The aim is to grow our turnover further and increase our market position by opening more franchises in untapped areas, he said.
Franchise revenue grew from 91,000 for the whole of last year last year to 411,000 in the 28-week period.
Sales rose 36% to 3.9m, and Rafferty said he was anticipating significant growth despite current market conditions.
This is a massive market worth some 1.2bn, added Rafferty, who felt that some companies were losing business and money because they had failed to distinguish themselves enough from their competitors.
Printing.com received an encouraging response at the National Franchise Exhibition in October, where it marketed its full franchise offering.

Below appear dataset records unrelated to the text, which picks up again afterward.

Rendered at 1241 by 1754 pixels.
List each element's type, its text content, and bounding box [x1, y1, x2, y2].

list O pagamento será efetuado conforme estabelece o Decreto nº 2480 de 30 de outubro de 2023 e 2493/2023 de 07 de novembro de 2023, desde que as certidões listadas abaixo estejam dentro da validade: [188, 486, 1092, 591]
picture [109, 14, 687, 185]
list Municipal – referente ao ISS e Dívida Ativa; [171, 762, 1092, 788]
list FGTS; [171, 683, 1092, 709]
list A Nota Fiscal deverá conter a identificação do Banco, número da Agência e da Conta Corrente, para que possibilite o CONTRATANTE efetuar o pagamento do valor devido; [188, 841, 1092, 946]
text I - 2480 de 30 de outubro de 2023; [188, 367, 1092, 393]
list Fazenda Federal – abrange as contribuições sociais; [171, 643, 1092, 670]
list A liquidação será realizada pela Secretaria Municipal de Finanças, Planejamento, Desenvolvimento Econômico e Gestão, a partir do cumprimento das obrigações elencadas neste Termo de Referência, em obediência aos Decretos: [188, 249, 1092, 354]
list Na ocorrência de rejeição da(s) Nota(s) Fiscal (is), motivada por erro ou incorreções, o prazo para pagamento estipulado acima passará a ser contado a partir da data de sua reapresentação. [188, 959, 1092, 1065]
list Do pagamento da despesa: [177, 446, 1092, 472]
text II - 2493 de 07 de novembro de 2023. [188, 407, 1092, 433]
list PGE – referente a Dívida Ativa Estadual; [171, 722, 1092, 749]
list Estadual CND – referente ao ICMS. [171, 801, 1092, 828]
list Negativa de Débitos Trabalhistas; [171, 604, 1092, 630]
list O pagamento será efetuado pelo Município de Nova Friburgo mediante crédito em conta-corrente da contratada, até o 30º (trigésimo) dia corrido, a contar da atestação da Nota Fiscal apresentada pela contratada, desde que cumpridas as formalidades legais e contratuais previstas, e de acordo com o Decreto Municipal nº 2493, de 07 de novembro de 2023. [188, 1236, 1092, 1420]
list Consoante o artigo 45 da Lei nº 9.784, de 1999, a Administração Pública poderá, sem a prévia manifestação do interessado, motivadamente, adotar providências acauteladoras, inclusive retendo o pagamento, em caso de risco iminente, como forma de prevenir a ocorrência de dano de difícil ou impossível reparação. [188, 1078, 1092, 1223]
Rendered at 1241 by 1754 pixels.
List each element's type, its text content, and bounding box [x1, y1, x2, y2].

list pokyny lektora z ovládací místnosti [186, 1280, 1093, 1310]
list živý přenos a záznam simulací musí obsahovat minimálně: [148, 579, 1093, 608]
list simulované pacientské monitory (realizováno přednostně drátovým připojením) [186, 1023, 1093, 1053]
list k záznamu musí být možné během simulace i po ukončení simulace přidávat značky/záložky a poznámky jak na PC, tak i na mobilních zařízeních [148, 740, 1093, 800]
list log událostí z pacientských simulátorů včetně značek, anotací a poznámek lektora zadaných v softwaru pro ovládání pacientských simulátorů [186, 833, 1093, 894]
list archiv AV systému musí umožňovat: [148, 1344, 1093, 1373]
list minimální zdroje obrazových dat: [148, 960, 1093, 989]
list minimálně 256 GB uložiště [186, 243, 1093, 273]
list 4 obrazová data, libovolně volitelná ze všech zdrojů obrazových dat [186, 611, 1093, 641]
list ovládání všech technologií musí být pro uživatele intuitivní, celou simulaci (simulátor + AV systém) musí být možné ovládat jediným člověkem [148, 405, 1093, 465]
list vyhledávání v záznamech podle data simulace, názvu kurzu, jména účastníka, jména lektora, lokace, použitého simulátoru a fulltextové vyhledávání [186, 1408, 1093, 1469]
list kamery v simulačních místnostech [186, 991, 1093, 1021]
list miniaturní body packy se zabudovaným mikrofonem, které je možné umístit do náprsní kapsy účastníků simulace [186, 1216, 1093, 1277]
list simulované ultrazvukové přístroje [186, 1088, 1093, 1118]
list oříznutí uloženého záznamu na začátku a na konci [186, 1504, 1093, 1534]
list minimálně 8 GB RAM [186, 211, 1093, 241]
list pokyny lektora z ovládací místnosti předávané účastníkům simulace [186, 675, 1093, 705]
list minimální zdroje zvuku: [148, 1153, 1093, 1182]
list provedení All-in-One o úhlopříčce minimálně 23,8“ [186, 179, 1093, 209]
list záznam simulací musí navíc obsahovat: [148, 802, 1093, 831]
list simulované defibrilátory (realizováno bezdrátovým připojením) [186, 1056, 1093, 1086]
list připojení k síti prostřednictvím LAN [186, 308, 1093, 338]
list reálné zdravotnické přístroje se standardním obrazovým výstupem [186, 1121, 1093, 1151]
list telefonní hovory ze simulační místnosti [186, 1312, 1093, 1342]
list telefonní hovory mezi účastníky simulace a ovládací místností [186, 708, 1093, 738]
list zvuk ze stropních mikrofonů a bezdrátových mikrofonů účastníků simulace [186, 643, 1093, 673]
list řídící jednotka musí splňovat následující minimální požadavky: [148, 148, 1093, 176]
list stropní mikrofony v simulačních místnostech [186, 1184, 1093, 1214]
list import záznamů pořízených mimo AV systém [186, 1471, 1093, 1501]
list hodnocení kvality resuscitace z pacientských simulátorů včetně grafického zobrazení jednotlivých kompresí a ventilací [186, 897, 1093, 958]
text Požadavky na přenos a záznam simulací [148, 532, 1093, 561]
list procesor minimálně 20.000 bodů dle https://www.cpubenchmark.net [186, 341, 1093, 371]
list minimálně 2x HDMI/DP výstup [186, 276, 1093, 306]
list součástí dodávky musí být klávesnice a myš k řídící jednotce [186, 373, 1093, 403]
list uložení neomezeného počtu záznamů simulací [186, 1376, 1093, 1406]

The firm is marketing the full franchise operation as a direct alternative to rival chains such as Kall Kwik and Prontaprint.
The aim is to launch the first full franchise outlets in early 2003, added Rafferty.
Corporate research company Hardman said the results showed that Printing.com had turned the corner.
It rated Printing.com as an investment grade stock, and said it would be interesting to see if the company decided to move from the OFEX to AIM market, given its current performance.
Printing.coms network now totals 43 outlets, comprising 14 company-operated stores and 29 bolt-on franchises.
The company has a central printing plant in Salford, Greater Manchester, and takes orders through its network of stores and website.